Friday, June 15, 2007

Snapshots from Home

So we're all shaking hands and introducing ourselves in the conference room at Inside Higher Ed's offices (two blocks from UD's GW office) yesterday, and it turns out that Susan Herbst, interim president of SUNY Albany, one of the IHE reporters there, and UD, had all attended or taught at Northwestern University. Medill, the school of journalism there, was mentioned a lot, and UD said that she'd spent a year at Medill but hadn't liked it much, and had transferred to the English department.

"And look at you now," said Herbst, meaning you became a journalist anyway.

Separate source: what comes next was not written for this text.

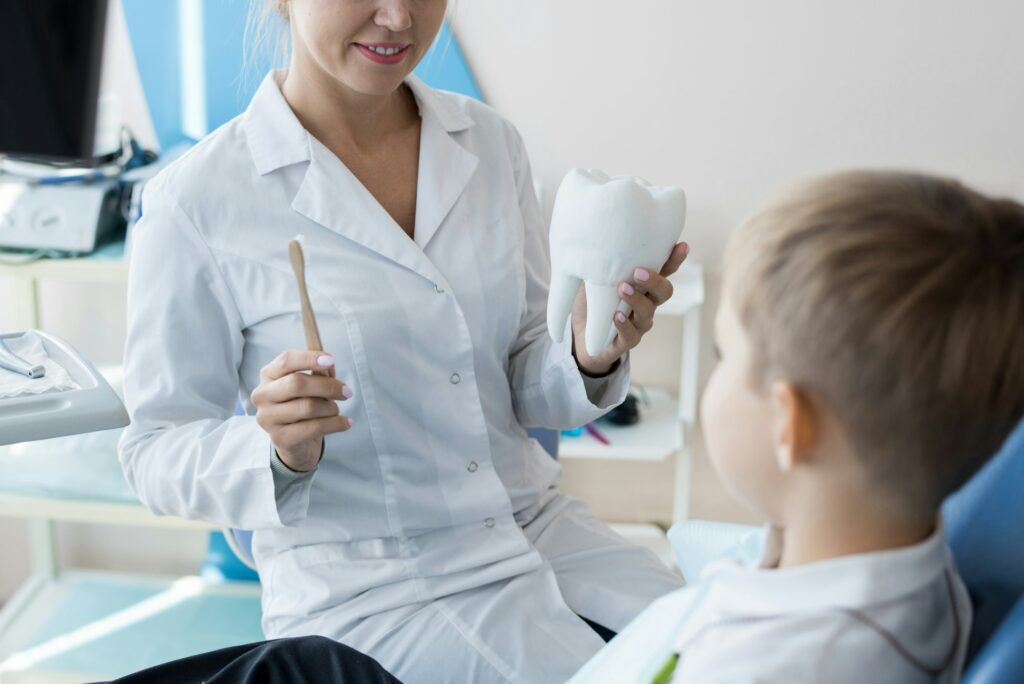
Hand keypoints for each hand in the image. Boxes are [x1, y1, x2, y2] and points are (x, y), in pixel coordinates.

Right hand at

UD explained that her primary job was in fact as an English professor down the street. But UD was happy to think that here at IHE among other journalists she was taken for a journalist too. She was happy that IHE had given her the opportunity to be a journalist, as well as a professor.... Which is the subject of a nice piece this morning in the Chronicle of Higher Education.... I mean, being a professor and a journalist.


*******************


When UD was making plans to drop out of grad school in English at the University of Chicago -- Wayne Booth talked her out of doing it -- she started looking into journalism positions in the city. One magazine looking for writers was Dog World.

Having grown up with dogs (UD's mother showed and bred English Cocker Spaniels), and having equal respect for freelance and academic forms of writing, UD had no objection to writing for Dog World, and intended to apply for a job there.

She was sitting in a leathery woody old student lounge in the humanities building at the university, paging through the latest Dog World and imagining her new life on its staff, when the man who would later become Mr. UD walked in, got his coffee, and sat down next to her. He gazed long and long at Dog World. Occasionally he glanced at the book he'd brought -- Being and Time or something -- and then stared again for a long time at Dog World.

"Why are you reading a magazine called Dog World," he asked superciliously.

"I'm applying for a job there."

"Summer...?"

"No. I'm leaving grad school. I'm thinking of writing for Dog World."

Mr. UD laughed. "Dog World."

Until that moment I hadn't really lined up, for clear comparison, writing articles comparing flea shampoos and writing essays about James Merrill. Until that moment I hadn't realized that the very title of the magazine sounded ominous...

So Mr. UD, in his own obnoxious way, also helped keep UD in grad school.